Surging global demand for Asian exports and low oil prices will help China and the region's developing economies grow faster than expected this year and next, the Asian Development Bank said today.
Surging global demand for Asian exports and low oil prices will help China and the region’s developing economies grow faster than expected this year and next, the Asian Development Bank said today. The region should now grow by 5.9 per cent this year and 5.8 per cent in 2018, the Manila-based lender said in a report. The bank updated its earlier forecasts, released in April, that predicted 5.7 per cent growth for the region this year and next.”Unanticipated external demand has improved growth prospects for developing Asia,” ADB said. “The resulting boost to net exports all but suspends growth moderation” in China, the region’s largest economy, it added. Developing Asia grew by 5.8 per cent last year. China’s economy grew by stronger than expected 6.9 per cent in the first half this year, which should help it expand by 6.7 per cent for 2017 and 6.4 per cent in 2018, it added.

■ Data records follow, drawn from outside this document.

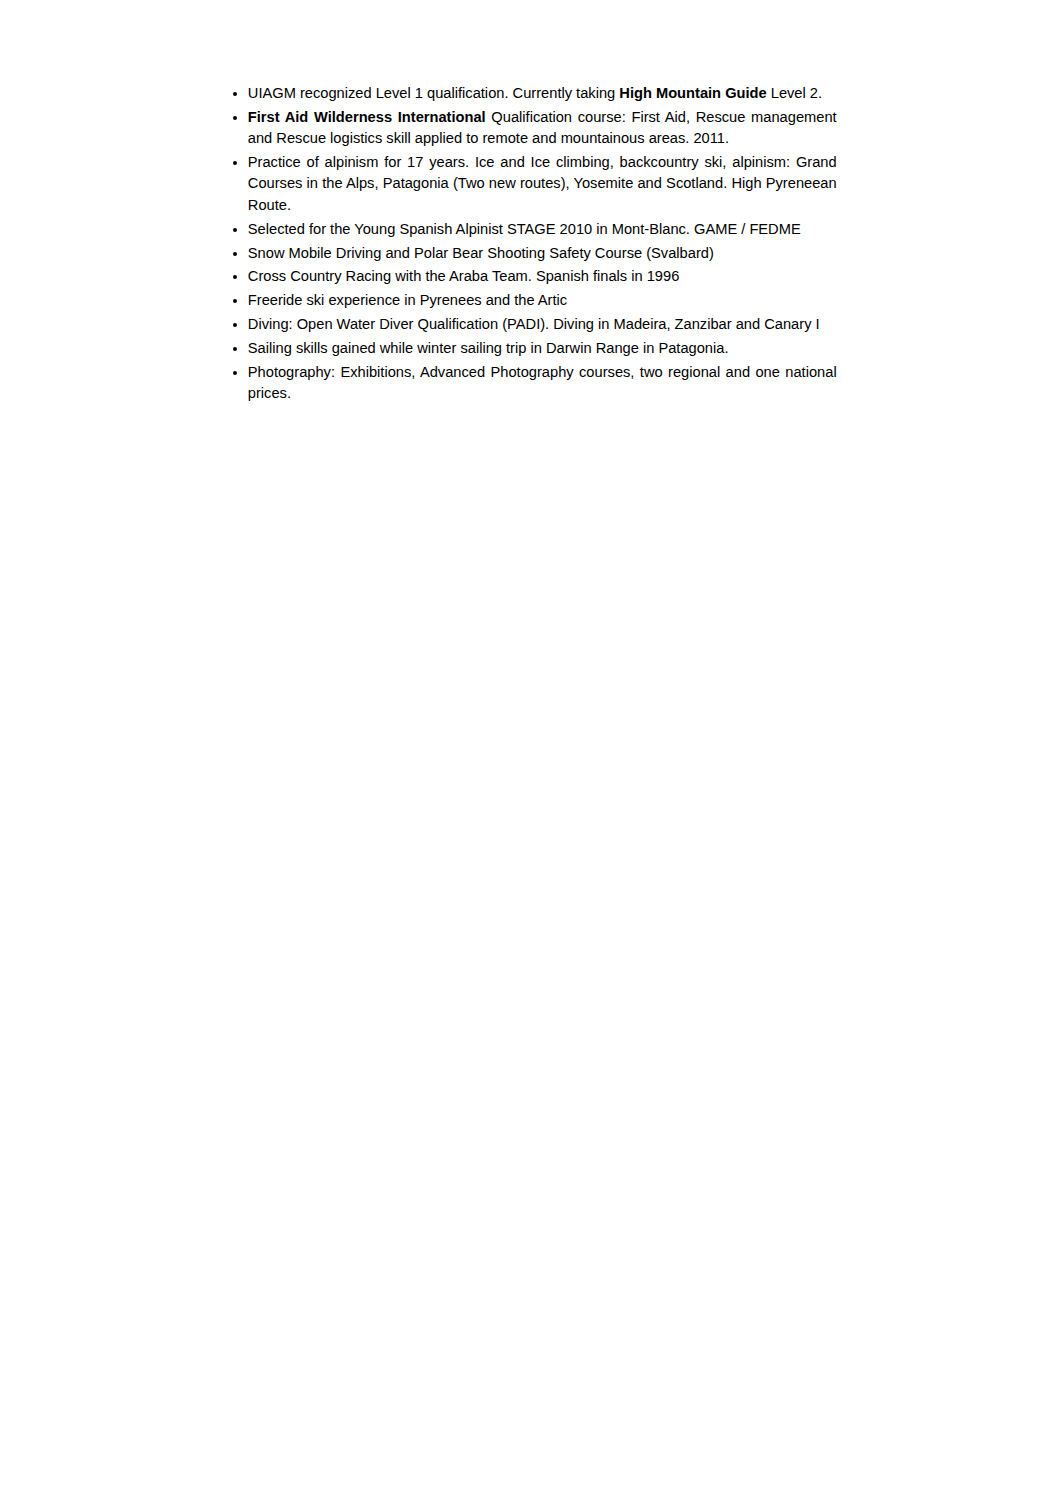UIAGM recognized Level 1 qualification. Currently taking High Mountain Guide Level 2.
First Aid Wilderness International Qualification course: First Aid, Rescue management and Rescue logistics skill applied to remote and mountainous areas. 2011.
Practice of alpinism for 17 years. Ice and Ice climbing, backcountry ski, alpinism: Grand Courses in the Alps, Patagonia (Two new routes), Yosemite and Scotland. High Pyreneean Route.
Selected for the Young Spanish Alpinist STAGE 2010 in Mont-Blanc. GAME / FEDME
Snow Mobile Driving and Polar Bear Shooting Safety Course (Svalbard)
Cross Country Racing with the Araba Team. Spanish finals in 1996
Freeride ski experience in Pyrenees and the Artic
Diving: Open Water Diver Qualification (PADI). Diving in Madeira, Zanzibar and Canary I
Sailing skills gained while winter sailing trip in Darwin Range in Patagonia.
Photography: Exhibitions, Advanced Photography courses, two regional and one national prices.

The growth outlook for the manufacturing dynamos of East Asia is brighter, with South Korea energised by receding political uncertainty with the election of a new president, it said. The bank maintained its 7.4 per cent growth forecast for India this year and 7.6 per cent for 2018, primarily from strong consumption, and the rest of South Asia’s prospects also remained robust. Southeast Asia is also on track to meet forecasts of 4.8 per cent growth this year and 5.0 per cent next year, helped by high first quarter growth in Malaysia, the Philippines and Singapore, the ADB said.
ADB upgraded its forecast growth for the former Soviet republics of Central Asia, with Armenia, Kazakhstan and Tajikistan uplifted by manufacturing and mining. The bank maintained its earlier projections for Pacific island economies.It revised its inflation outlook for developing Asia by 0.4 percentage points this year to 2.6 per cent, and by 0.2 percentage points next year to 3.0 per cent. “Ample supply has held world oil prices low despite rising demand, while favourable weather has kept food prices stable.”